Les centres de données sont au bord de la saturation : entre le streaming, les réseaux sociaux et l’essor de l’intelligence artificielle, chaque seconde laisse derrière elle un flot de données difficilement gérable.

Pourtant, une innovation s’inspirant à la fois du vivant et de l’ère analogique promet de bouleverser nos habitudes : la cassette ADN. Ce support inédit combine densité extrême, résistance hors norme et capacité théoriquement gigantesque. 

Le stockage sur ADN fait l'objet de recherches depuis plusieurs années avec l'espoir de parvenir à stocker d'immenses quantités de données dans des volumes très réduits, à l'image des informations de notre code génétique caché au coeur de nos cellules.

Un concept rétro à la sauce biotechnologie

Les nostalgiques des années 80 et 90 reconnaîtront la forme, mais son contenu relève de la science-fiction. Les chercheurs de l’université Southern University of Science and Technology en Chine, emmenés par Xingyu Jiang, ont mis au point une cassette ADN où l’on encode les informations numériques sous forme de séquences génétiques.

Comment ? Grâce à un ruban en polyester-nylon, similaire à celui d’une cassette audio, recouvert de codes-barres imprimés formant des micro-sections individuelles – autant de dossiers numériques accessibles instantanément.

Ce système, où chaque section fonctionne comme un répertoire informatique miniature, permettrait de classer méthodiquement des volumes de données sans précédent.

Chaque section du ruban est adressable, avec une précision permettant d’accéder directement au fichier souhaité et le codage repose sur les quatre bases de l’ADN (A, C, G, T), comme le binaire le fait avec les 0 et 1.
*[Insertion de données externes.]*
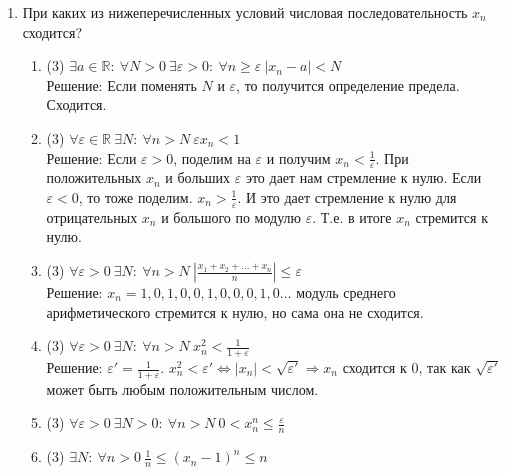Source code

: \documentclass[a4paper]{article}
\def\eps{\varepsilon}
\begin{document}
\begin{enumerate}
\begin{enumerate}
        С $n > 10$ точно выполняется, что знаменатель > 1, поэтому:
        $\ 2|\frac{1 - \sqrt[3]{1 + \frac{2}{n} - \frac{1}{n^2}} + 1 - \sqrt[3]{1 - \frac{1}{n^2}} + 1 - \sqrt[3]{1 - \frac{2}{n} - \frac{1}{n^2}}}{3(\sqrt[3]{1 + \frac{2}{n} - \frac{1}{n^2}} + \sqrt[3]{1 - \frac{1}{n^2}} + \sqrt[3]{1 - \frac{2}{n} - \frac{1}{n^2}})}| \le
        2|1 - \sqrt[3]{1 + \frac{2}{n} - \frac{1}{n^2}} + 1 - \sqrt[3]{1 - \frac{1}{n^2}} + 1 - \sqrt[3]{1 - \frac{2}{n} - \frac{1}{n^2}}| \le
        2|3 - \sqrt[3]{1 + \frac{2}{n} - \frac{1}{n^2}}| \le 2|3 - \sqrt[3]{1 + \frac{2}{n} -\frac{1}{n^2}}| \le
        2|3 + \sqrt[3]{\frac{1}{n^2}}|$. $2|3 + \sqrt[3]{\frac{1}{n^2}}| < \eps \Leftrightarrow
        3 + \sqrt[3]{\frac{1}{n^2}} < \frac{\eps}{2} \Leftrightarrow \frac{1}{n^2} < (\frac{\eps}{2} - 3)^3$. При $\eps \ge \frac{3}{2}$ можно брать $n = 10$ и все будет хорошо. Дальше рассматриваем $\eps < \frac{3}{2}$
        \item (4) $x_n = \frac{(n-1)(n-2)\cdot\dots\cdot (n-10)}{(n+1)(n+2)\cdot\dots\cdot(n+10)}$
    \end{enumerate}
    
	\item При каких из нижеперечисленных условий числовая последовательность $x_n$ сходится?
	\begin{enumerate}
	    \item (3) $\exists a\in \mathbb R:\ \forall N>0\ \exists \eps>0:\ \forall n\geq\eps\ |x_n - a|<N$\\
        Решение: Если поменять $N$ и $\eps$, то получится определение предела. Сходится.
	    \item (3) $\forall \eps\in \mathbb R\ \exists N:\ \forall n>N\ \eps x_n < 1$\\
	    Решение: Если $\eps > 0$, поделим на $\eps$ и получим $x_n < \frac{1}{\eps}$. При положительных $x_n$ и больших $\eps$ это дает нам стремление к нулю. Если $\eps < 0$, то тоже поделим. $x_n > \frac{1}{\eps}$. И это дает стремление к нулю для отрицательных $x_n$ и большого по модулю $\eps$. Т.е. в итоге $x_n$ стремится к нулю.
	    \item (3) $\forall \eps>0\ \exists N:\ \forall n>N\ \left|\frac{x_1+x_2+\dots + x_n}{n}\right|\leq \eps$\\
	    Решение: $x_n = 1, 0, 1, 0, 0, 1, 0, 0, 0, 1, 0 \dots$ модуль среднего арифметического стремится к нулю, но сама она не сходится.
	    \item (3) $\forall \eps>0\ \exists N:\ \forall n>N\ x_n^2<\frac{1}{1+\eps}$\\
	    Решение: $\eps' = \frac{1}{1+\eps}$. $x_n^2 < \eps' \Leftrightarrow |x_n| < \sqrt{\eps'} \Rightarrow x_n$ сходится к 0, так как $\sqrt{\eps'}$ может быть любым положительным числом.
	    \item (3) $\forall\eps>0\ \exists N>0:\ \forall n>N\ 0<x_n^n\leq \frac{\eps}{n}$
	    \item (3) $\exists N:\ \forall n>0\ \frac{1}{n}\leq (x_n - 1)^n \leq n$
	\end{enumerate}
    

\end{enumerate}
\end{document}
Stocker plus de 3 milliards de chansons sur quelques mètres

Quelle est la capacité réelle d'un tel système ? D’après les premiers tests, une cassette ADN de 100 mètres serait capable d’archiver l’équivalent de 3 milliards de chansons.

(credit : Li et al. Sciences Advances, 2025)

Le prototype affiche une performance impressionnante de 36 pétaoctets (soit 36 000 teraoctets). Cette technologie ambitionne ainsi de surpasser les bandes magnétiques, les disques durs et autres systèmes de stockage froid (les grands systèmes de stockage dans la durée dans lesquels les données sont lues épisodiquement)

Une longévité défiant le temps et l’électricité

Contrairement aux disques durs classiques, fragiles et gourmands en énergie, la cassette ADN mise sur une conservation millénaire. Un revêtement cristallin protège le code génétique contre la dégradation, multipliant la durée de vie théorique sans nécessité d’alimentation électrique.

Idéal pour les archives du futur, ce support pourrait conserver des données importantes des siècles durant, où la perte d’informations deviendrait une vieille histoire. 

Quels défis à l’heure de la démonstration ?

La promesse est grande, mais la mise en œuvre s’avère lente : lors de la première démonstration du concept, seulement 156 kilo-octets ont été écrits, et chaque cycle lecture-écriture a nécessité près d’une heure.

L’automatisation du système, hébergé dans un boîtier de la taille d’un lunch box équipé de moteurs, lecteur optique et microcontrôleur, marque toutefois une avancée majeure.

Si une montée en puissance du débit reste indispensable pour des usages courants, le prototype réalise déjà l’impossible en bouclant l’intégralité d’un cycle : encodage, adressage, récupération, suppression et ré-écriture automatique. La perspective d’une cassette universelle, fiable sur plusieurs siècles, commence à se dessiner.

Le temps d'encodage-décodage des informations stockées sur ADN reste l'un des points faibles de ces techniques, même si des progrès ont été enregistrés récemment. Toutefois, ils restent encore loin des plusieurs ordres de grandeur nécessaires pour en faire autre chose qu'un support de stockage de données de très long terme.

Vers quel futur pour la mémoire universelle ?

Alors que les datacenters engloutissent toujours plus d’électricité (rien qu’aux États-Unis, ils pèseraient déjà 4,4 % de la consommation nationale), la cassette ADN laisse espérer une alternative future à la fois écologique et pérenne.

Même si la compatibilité avec les systèmes d’archivage sera limitée dans un premier temps, les progrès réalisés laissent envisager un nouveau standard du stockage à très grande échelle à l'avenir.

Mais il reste encore beaucoup de travail pour faire de ce concept de cassette à ADN un produit commercial et plus largement pour démocratiser peut-être un jour cette forme de stockage d'information dans des systèmes grand public.